I have favorites. If I had to choose one, it would be Mogambo, and I think that is very close to her true self as well. It's a beautiful movie; it really stands the test of time. And then, the other movie I really liked is her first movie called The Killers.

Even though the production is quite hard-eyed about the movie business and about the culture that she had to survive, which was not pretty in many ways, I hope that it's an homage to those kinds of movies that she made and the incredible product of the studio system because it's gone. It really is. I wanted to have both things in the production — both an absolute love for the romance that those movies gave us and the beauty the images gave us, but also take a hard look at the not so nice aspects of the culture.

AVA: The Secret Conversations
AVA: The Secret Conversations

Justin Bettman Elizabeth McGovern as Ava Gardner in the play 'Ava: The Secret Conversations,' which she also wrote

Was there anything about her life experiences that really shocked you?

No, I mean, what I kept feeling as I was doing the research was that I totally get her experience. So, none of it was shocking. One of the things that struck me is that how much of the machismo, what we would now not tolerate as women, both she and I as young actresses in Hollywood would absolutely not bat an eye at — the way she was treated, the way she was sexualized, the sexual things that were expected of her. It would be absolutely intolerable to anybody today, but was completely not even thought of as anything remiss whatsoever. It's only been recently that the same kind of behavior has taken on a totally different color in today's world.

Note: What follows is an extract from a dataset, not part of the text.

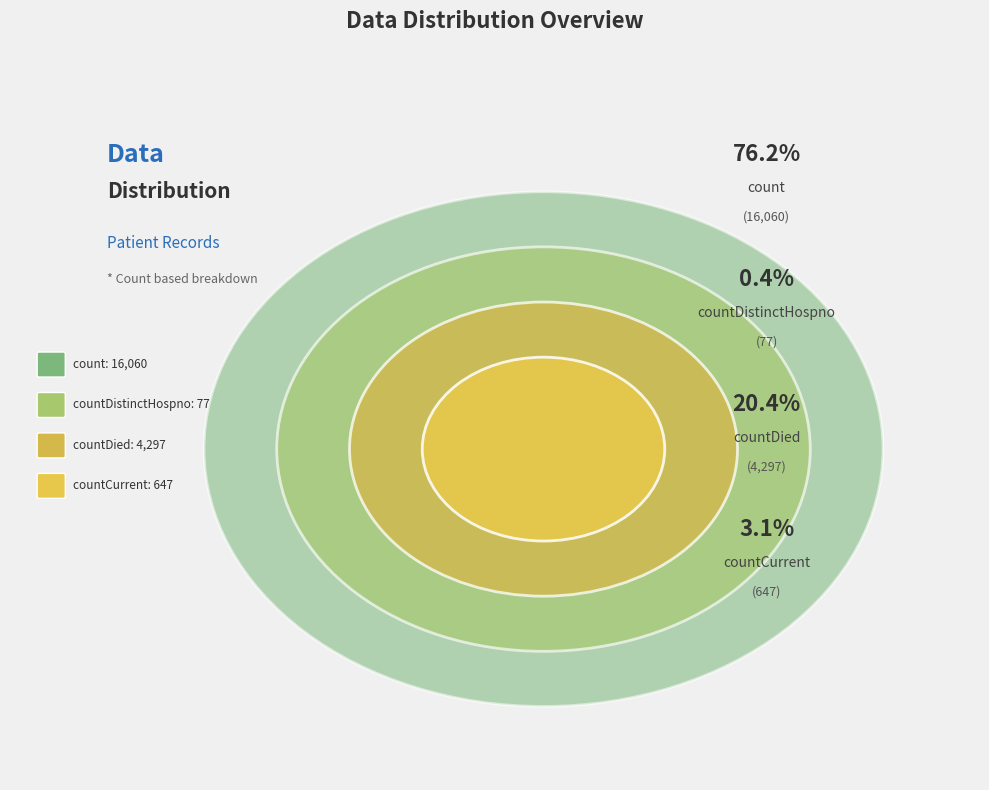

How many segments does this pie chart have?

4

Your husband, Simon Curtis, who directed My Week With Marilyn, clearly has a grounding in making films about classic Hollywood stars. Would you have any desire to pursue moving this from the stage to the screen if that opportunity came along?

I don't know. You'll have to see it, and then, we can discuss. Of course I would theoretically, but at the moment, I see it as such a piece of theater. It's hard for me to imagine how one would do the story of it on film for various reasons. Because it's not at all a biopic. I hope it's an unexpected journey, because you do learn a lot about Ava Gardner, but it's not really just her life story. It would take some kind of real visionary to figure out how to do the film or television version. I'd be open to ideas. It's very much a theatrical conceit. Never say never. But that definitely wasn't there in the back of my mind. I'm not thinking, "I can't wait till Hollywood gets their hands on this."

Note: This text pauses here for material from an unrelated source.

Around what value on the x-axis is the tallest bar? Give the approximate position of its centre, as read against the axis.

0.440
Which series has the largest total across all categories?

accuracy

She was really renowned for her beauty at the peak of her fame. Were there things about aging and women in Hollywood that you wanted to bring to the forefront and the storytelling?

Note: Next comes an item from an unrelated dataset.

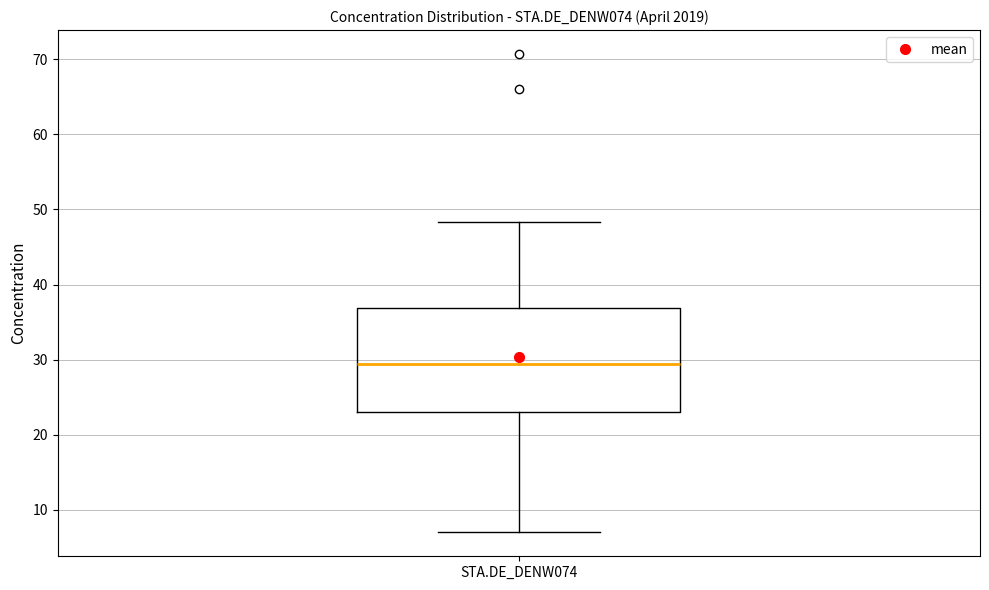

Where is the upper edge of the box for STA.DE_DENW074 on the y-axis? The values are not printed on the chart, so give them approximately, as read against the axis.

37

Yes, I really wanted to give the audience a sense of the toll that it had taken on her life to be blown up in this way and to be viewed as — she was literally called the "sexiest animal alive." That was the ticker tape that was underneath her image. I wanted to create a portrait of somebody trying to live a second act after that had been their first act and struggling, with a lot of courage and humanity and a lot of chutzpah, to do so. But it's an almost impossible thing to pull off. Particularly in her case, because she never had any confidence. She was so humble about her own ability as an actress, and she never thought of herself as a great actress or as a great intellect, even though she was incredibly smart. But because she was so uneducated, she always had a big insecurity about that. She was particularly vulnerable to being used by the system in that way. But because she had such a strong intelligence to her core, she actually lived her life as a feminist before she would even have defined the word for herself. She made choices for herself and was really a liberated woman. That's another thing that I tried to grapple with in the writing, which I found difficult because there was never any point where she was a badge-wearing, sign-carrying rebel of any kind. But she was because of her personality and because of the choices she made. She lived by those choices. But she never had any self-conscious idea about creating a movement or instigating change. She just lived her life. And that was her act of rebellion.